The company offers some special notes of warning:
* Make sure the gas furnace is properly vented to the outside of the building. The chimney and flue pipe should be in good condition and provide a good draft.
* Do not use a gas range to heat a home. It could result in the production of dangerous amounts of carbon monoxide.
* Do not try to repair or install your own furnaces. It is illegal in most areas.
* Keep areas near the furnace free of paints, solvents, papers, rags and other combustibles.
About 33 percent of area households heat with oil-fired furnaces, the second largest category. (Ten percent use electricity, with the remainder of area households relying on bottled gas, coal or wood.) Oil suppliers typically also have contracts to provide annual maintenance for the heating systems they furnish with oil, according to John Talbott of the U.S. Department of Energy.
"The standard oil furnace checkup by the contractor takes care of most concerns -- cleaning the burner and getting rid of soot and buildup," Talbott said.
After checks of the furnace itself, experts have a few other suggestions:
* If you have a forced-air furnace, the filter should be checked at least twice a year. Change disposable filters when they get dirty or clogged. Permanent filters can be washed in warm water and detergent, rinsed, dried and replaced.
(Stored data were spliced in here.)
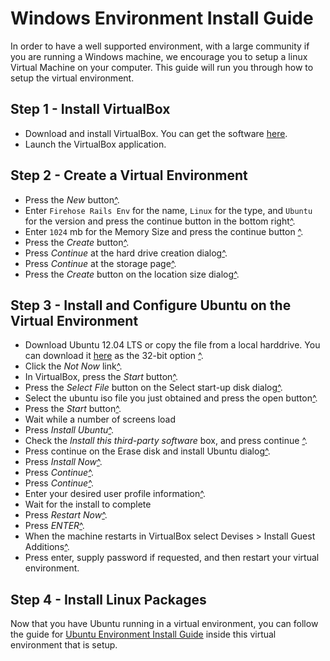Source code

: Windows Environment Install Guide
===================

In order to have a well supported environment, with a large community if you are running a Windows machine, we encourage you to setup a linux Virtual Machine on your computer.  This guide will run you through how to setup the virtual environment.


Step 1 - Install VirtualBox
-------------
* Download and install VirtualBox.  You can get the software [here](https://www.virtualbox.org/wiki/Downloads).
* Launch the VirtualBox application.

Step 2 - Create a Virtual Environment
------------
* Press the _New_ button[^](http://i.imgur.com/ILPgFTk.png).  
* Enter `Firehose Rails Env` for the name, `Linux` for the type, and `Ubuntu` for the version and press the continue button in the bottom right[^](http://i.imgur.com/xnN2eDJ.png). 
* Enter `1024` mb for the Memory Size and press the continue button [^](http://i.imgur.com/UOopcQ0.png).
* Press the _Create_ button[^](http://i.imgur.com/kWI3QsU.png).
* Press _Continue_ at the hard drive creation dialog[^](http://i.imgur.com/smSASxl.png).
* Press _Continue_ at the storage page[^](http://i.imgur.com/zY9pgzh.png).
* Press the _Create_ button on the location size dialog[^](http://i.imgur.com/bJSaNGq.png).


Step 3 - Install and Configure Ubuntu on the Virtual Environment
-------------
* Download Ubuntu 12.04 LTS or copy the file from a local harddrive.  You can download it [here](http://www.ubuntu.com/download/desktop) as the 32-bit option [^](http://i.imgur.com/jY9aLmh.png).
* Click the _Not Now_ link[^](http://i.imgur.com/86ezhPg.png).
* In VirtualBox, press the _Start_ button[^](http://i.imgur.com/wTNjoWM.png).
* Press the _Select File_ button on the Select start-up disk dialog[^](http://i.imgur.com/HT29BD0.jpg).
* Select the ubuntu iso file you just obtained and press the open button[^](http://i.imgur.com/lWlMSOq.jpg).
* Press the _Start_ button[^](http://i.imgur.com/U9boNKt.jpg).
* Wait while a number of screens load
* Press _Install Ubuntu_[^](http://i.imgur.com/RdZWa6b.jpg).
* Check the _Install this third-party software_ box, and press continue [^](http://i.imgur.com/se6mPVs.png).
* Press continue on the Erase disk and install Ubuntu dialog[^](http://i.imgur.com/AJG7N0U.jpg).
* Press _Install Now_[^](http://i.imgur.com/P9xvhGz.jpg).
* Press _Continue_[^](http://i.imgur.com/b7K1U89.jpg).
* Press _Continue_[^](http://i.imgur.com/R2CLzu2.jpg).
* Enter your desired user profile information[^](http://i.imgur.com/oxHLbj1.jpg).
* Wait for the install to complete
* Press _Restart Now_[^](http://i.imgur.com/3pXtmQw.png).
* Press _ENTER_[^](http://i.imgur.com/Njfw5tr.png).
* When the machine restarts in VirtualBox select Devises > Install Guest Additions[^](http://i.imgur.com/HBMMlWQ.jpg).
* Press enter, supply password if requested, and then restart your virtual environment.

Step 4 - Install Linux Packages
-------------
Now that you have Ubuntu running in a virtual environment, you can follow the guide for [Ubuntu Environment Install Guide](ubuntu.md) inside this virtual environment that is setup.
* If you have a hot water boiler, insulate the boiler, the hot water tank and hot water piping in unheated spaces. Clean radiators or baseboards, also.
* Set the thermostats at 68 degrees during the day and 65 or less at night or when the occupants are away for a weekend or vacation.
Additional energy-saving suggestions are: make sure that insulation is adequate, install storm windows and doors, make sure furniture or curtains don't block heat or cold air registers, close the fireplace damper when the fireplace isn't in use and keep curtains and drapes open during the day and closed at night.
Consumers who need a licensed plumber or heating contractor may be able to check on the firm's reputation by calling the consumer agency in the jurisdiction in which the firm is located. Most area consumer agencies will provide information on the company to consumers asking for help.
In addition, the Montgomery County Consumer Affairs Office has compiled a list of 32 local heating and air conditioning firms favorably recommended by area residents.
Barbara Gregg, the agency's director, said the list -- available at many libraries -- provides consumers with an additional tool for finding a company to do heating and cooling work for their homes. She said people should continue to shop around, get estimates and obtain written contracts to avoid problems.